Murió Samuel Huntington. La evaluación completa de su obra tomará más espacio y otra autoridad académica, pero ya en los obituarios locales se perciben algunas distorsiones que conviene aclarar.
Alguna prensa lo ha presentado como “El profeta del choque de civilizaciones,” cuando Huntington escribió precisamente para advertirnos de ese peligro, no para pro-fesarlo. Asimismo, se vincula generalizadamente su pensamiento “a la orientación geopolítica y militar de George Bush,” lo que supone una injusta identificación. Por empezar, él venía de ser funcionario de Carter, no de Bush, y su artículo “¿Choque de civilizaciones?” se publicó en Foreign Affaires en 1993, cuando ese presidente ya había pasado. Puede que algunos de los neocons en el poder, enhebrados por la presencia de Dick Cheney en todas las presidencias Bush, hayan procurado respaldarse en el pensamiento de Huntington, como hicieron con Fukuyama, a pesar de la polémica que los separaba, para justificar su peligrosa aspiración de un dominio planetario de la cultura occidental, pero nada más alejado de la cosmovisión de este notable pensador.
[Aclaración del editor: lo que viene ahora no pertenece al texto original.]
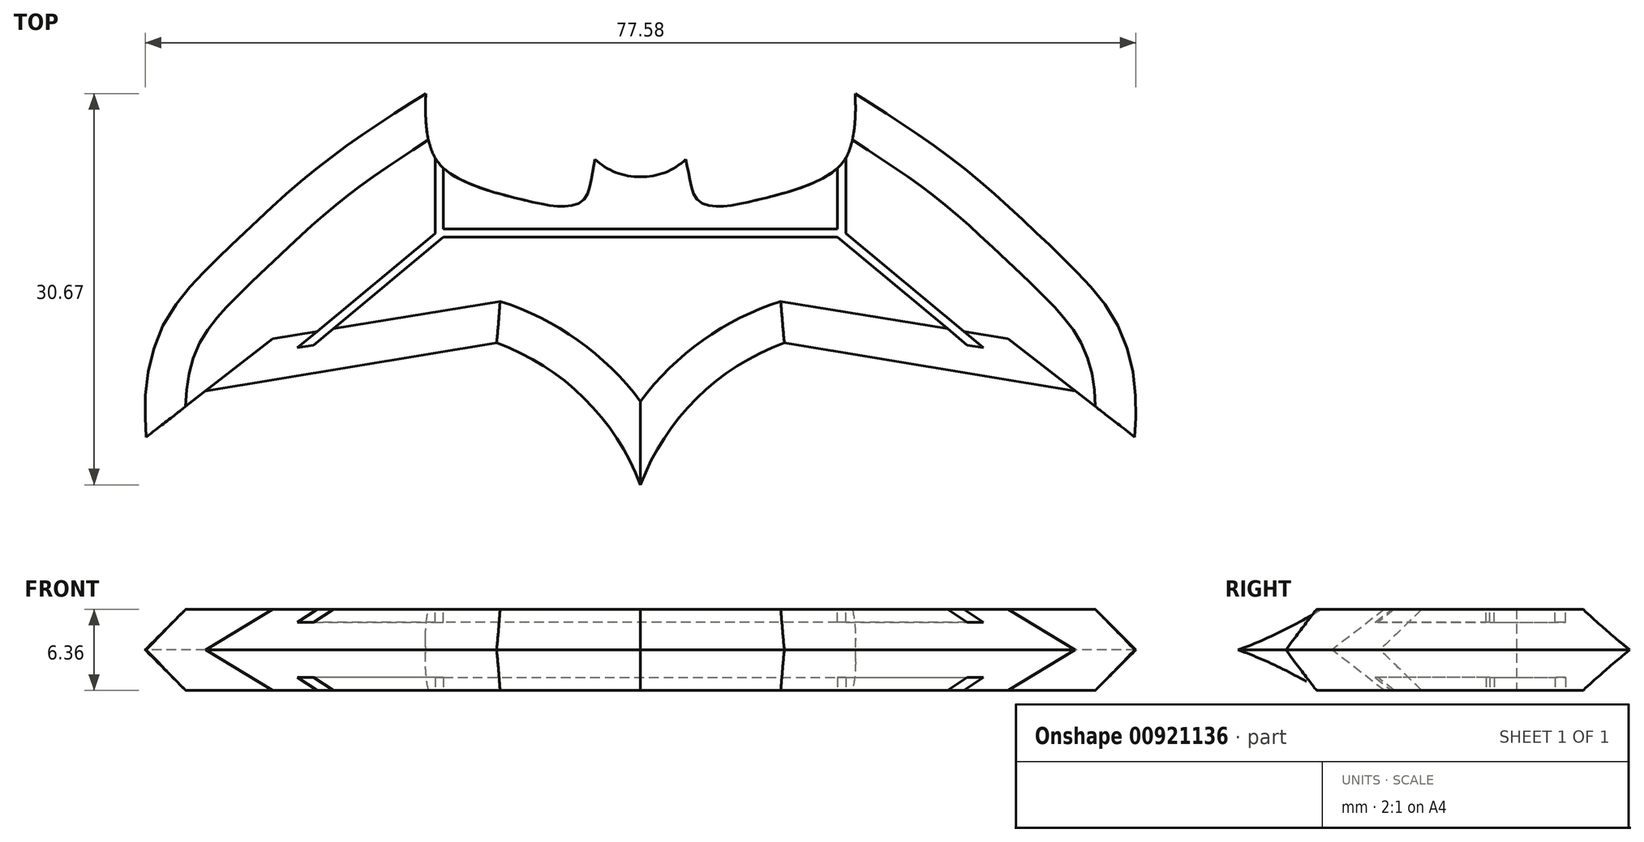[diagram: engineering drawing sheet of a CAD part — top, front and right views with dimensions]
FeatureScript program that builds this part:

Huntington sostenía exactamente lo contrario: las civilizaciones deben aprender a convivir, a tolerarse sin que ninguna hegemonice a las demás.
Deliberada o involuntariamente, cada vez que tratamos de exportarles desde formas de gobierno o tecnologías más eficientes, hasta jeans, rock o hamburguesas, les vamos diariamente propinando mayúsculas o sutiles agresiones a su propia identidad cultural que, tarde o temprano, podrían alimentar, precisamente, un choque de civilizaciones.
Huntington se anticipó a avisarnos que, por primera vez en la Historia, y desde ahora para siempre, el planeta ha pasado, de verdad, literalmente, a convertirse en un mundo-uno: ya no será más posible convivir ignorándonos. Para Occidente, persistir en aspiraciones hegemónicas puede configurar un error de proporciones: según Huntington, el poder de Occidente ya llegó a su apogeo: nos aguarda la declinación, a lo sumo la meseta.
Tampoco es verdad su alegado racismo antihispánico. Su preocupación por el multiculturalismo no apunta a sus esencias sino a sus excesos: la utopía de un mundo donde todos somos intercambiables ya ha generado demasiadas experiencias totalitarias. En última instancia, las sociedades no pueden ser esencialmente multiculturales como los individuos no pueden vivir con múltiples personalidades: la conciencia de las diferencias es lo que otorga valor a la convivencia, y no al revés. Para mejor convivir, no es necesario mutilar las diferencias sino potenciar los parecidos. No será negando mi identidad que aprenderé mejor a aceptar la del otro.
Es también erróneo que Huntington tuviera un concepto detrimental de América latina. Muy por el contrario, nos reconocía características propias de una posible civilización independiente. Malo o bueno, nuestra desconfianza final en el capitalismo y la renuente práctica de nuestras democracias, nos impiden una adscripción completa a la civilización occidental. Quien sabe, quizá alguna vez terminemos plenamente integrados a Occidente. O, como sospechaba Huntington, tentemos un camino propio, parecido pero no idéntico, como una subcultura vinculada o, directamente, una completa apuesta cultural diferenciada.
El tan esperado giro de la política exterior norteamericana en dirección al multilateralismo y la convivencia no hegemónica bien pueden consagrar, con el nuevo gobierno, el mejor reconocimiento a lo que Huntington proponía. Ni indiferentes ni hostiles, debemos aprender a convivir con intercambios al mismo tiempo inevitables y riesgosos: esa lúcida advertencia configura el corazón mismo del legado de Samuel Huntington.
*Ex secretario general del Ministerio de RR.EE. Vicecanciller de la Argentina entre 1992 y 1999.